### Records for processing:
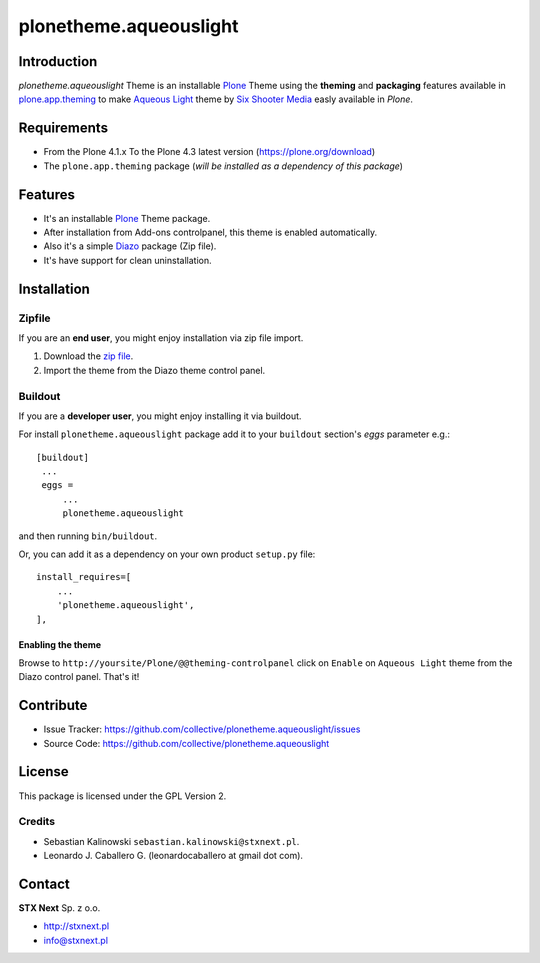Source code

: =======================
plonetheme.aqueouslight
=======================


Introduction
============

*plonetheme.aqueouslight* Theme is an installable Plone_ Theme using the **theming** and **packaging** 
features available in `plone.app.theming`_ to make `Aqueous Light`_ theme by `Six Shooter Media`_ easly available in `Plone`.

.. image:: https://github.com/collective/plonetheme.aqueouslight/raw/master/plonetheme/aqueouslight/static/preview.png

Requirements
============

- From the Plone 4.1.x To the Plone 4.3 latest version (https://plone.org/download)
- The ``plone.app.theming`` package (*will be installed as a dependency of this package*)


Features
========

- It's an installable Plone_ Theme package.
- After installation from Add-ons controlpanel, this theme is enabled automatically.
- Also it's a simple Diazo_ package (Zip file).
- It's have support for clean uninstallation.


Installation
============


Zipfile
-------

If you are an **end user**, you might enjoy installation via zip file import.

1. Download the `zip file <https://github.com/collective/plonetheme.aqueouslight/raw/master/aqueouslight.zip>`_.
2. Import the theme from the Diazo theme control panel.


Buildout
--------

If you are a **developer user**, you might enjoy installing it via buildout.

For install ``plonetheme.aqueouslight`` package add it to your ``buildout`` section's 
*eggs* parameter e.g.: ::

   [buildout]
    ...
    eggs =
        ...
        plonetheme.aqueouslight


and then running ``bin/buildout``.

Or, you can add it as a dependency on your own product ``setup.py`` file: ::

    install_requires=[
        ...
        'plonetheme.aqueouslight',
    ],


Enabling the theme
^^^^^^^^^^^^^^^^^^

Browse to ``http://yoursite/Plone/@@theming-controlpanel`` click on ``Enable`` on ``Aqueous Light`` theme from the Diazo control panel. That's it!


Contribute
==========

- Issue Tracker: https://github.com/collective/plonetheme.aqueouslight/issues
- Source Code: https://github.com/collective/plonetheme.aqueouslight


License
=======

This package is licensed under the GPL Version 2.


Credits
-------

- Sebastian Kalinowski ``sebastian.kalinowski@stxnext.pl``.
- Leonardo J. Caballero G. (leonardocaballero at gmail dot com).


Contact
=======

.. image:: https://stxnext.com/static/img/logo.830ebe551641.svg
  :width: 103px
  :alt: STX Next Logo


**STX Next** Sp. z o.o.

- http://stxnext.pl

- info@stxnext.pl


.. _`Plone`: http://plone.org
.. _`plone.app.theming`: https://pypi.org/project/plone.app.theming/
.. _`Aqueous Light`: http://www.sixshootermedia.com/ostemplates/aqueous_light
.. _`Six Shooter Media`: http://www.sixshootermedia.com/
.. _`Diazo`: http://diazo.org
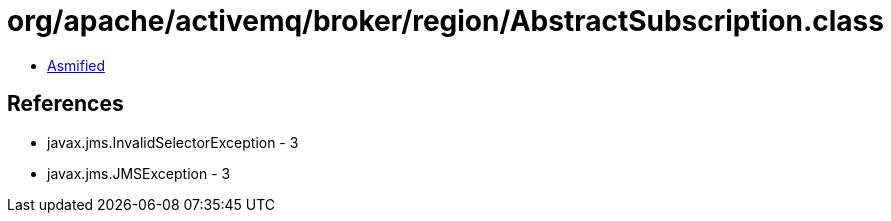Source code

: = org/apache/activemq/broker/region/AbstractSubscription.class

 - link:AbstractSubscription-asmified.java[Asmified]

== References

 - javax.jms.InvalidSelectorException - 3
 - javax.jms.JMSException - 3
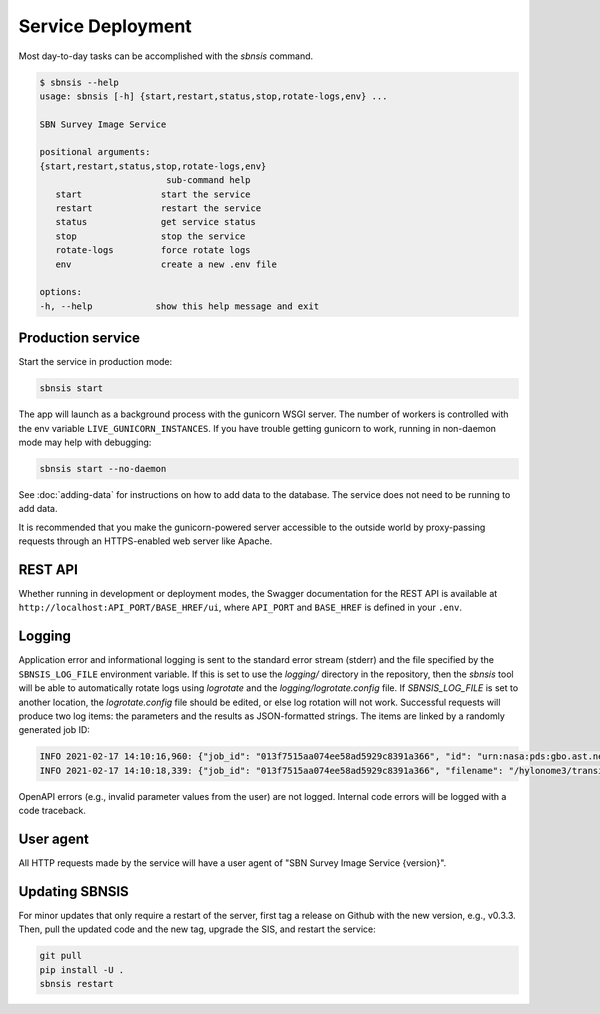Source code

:Service Deployment
==================

Most day-to-day tasks can be accomplished with the `sbnsis` command.

.. code-block:: text

   $ sbnsis --help
   usage: sbnsis [-h] {start,restart,status,stop,rotate-logs,env} ...

   SBN Survey Image Service

   positional arguments:
   {start,restart,status,stop,rotate-logs,env}
                           sub-command help
      start               start the service
      restart             restart the service
      status              get service status
      stop                stop the service
      rotate-logs         force rotate logs
      env                 create a new .env file

   options:
   -h, --help            show this help message and exit


Production service
------------------

Start the service in production mode:

.. code:: bash

   sbnsis start

The app will launch as a background process with the gunicorn WSGI server. The number of workers is controlled with the env variable ``LIVE_GUNICORN_INSTANCES``. If you have trouble getting gunicorn to work, running in non-daemon mode may help with debugging:

.. code:: bash

    sbnsis start --no-daemon

See :doc:`adding-data` for instructions on how to add data to the database.  The service does not need to be running to add data.

It is recommended that you make the gunicorn-powered server accessible to the outside world by proxy-passing requests through an HTTPS-enabled web server like Apache.


REST API
--------

Whether running in development or deployment modes, the Swagger documentation for the REST API is available at ``http://localhost:API_PORT/BASE_HREF/ui``, where ``API_PORT`` and ``BASE_HREF`` is defined in your ``.env``.


Logging
-------

Application error and informational logging is sent to the standard error stream (stderr) and the file specified by the ``SBNSIS_LOG_FILE`` environment variable.  If this is set to use the `logging/` directory in the repository, then the `sbnsis` tool will be able to automatically rotate logs using `logrotate` and the `logging/logrotate.config` file.  If `SBNSIS_LOG_FILE` is set to another location, the `logrotate.config` file should be edited, or else log rotation will not work.  Successful requests will produce two log items: the parameters and the results as JSON-formatted strings. The items are linked by a randomly generated job ID:

.. code:: text

   INFO 2021-02-17 14:10:16,960: {"job_id": "013f7515aa074ee58ad5929c8391a366", "id": "urn:nasa:pds:gbo.ast.neat.survey:data_tricam:p20021023_obsdata_20021023113833a", "ra": 47.4495603, "dec": 32.9424075, "size": "5arcmin", "format": "fits", "download": true}
   INFO 2021-02-17 14:10:18,339: {"job_id": "013f7515aa074ee58ad5929c8391a366", "filename": "/hylonome3/transient/tmpw8s8qj1b.fits", "download_filename": "20021023113833a.fit_47.4495632.94241_5arcmin.fits", "mime_type": "image/fits"}


OpenAPI errors (e.g., invalid parameter values from the user) are not logged.  Internal code errors will be logged with a code traceback.


User agent
----------

All HTTP requests made by the service will have a user agent of "SBN Survey Image Service {version}".


Updating SBNSIS
---------------

For minor updates that only require a restart of the server, first tag a release on Github with the new version, e.g., v0.3.3.  Then, pull the updated code and the new tag, upgrade the SIS, and restart the service:

.. code:: bash

   git pull
   pip install -U .
   sbnsis restart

### Task brief:
Gather up every line in the data above that contains the word "enjoy", copying each one.

### Result:
If you are an **end user**, you might enjoy installation via zip file import.
If you are a **developer user**, you might enjoy installing it via buildout.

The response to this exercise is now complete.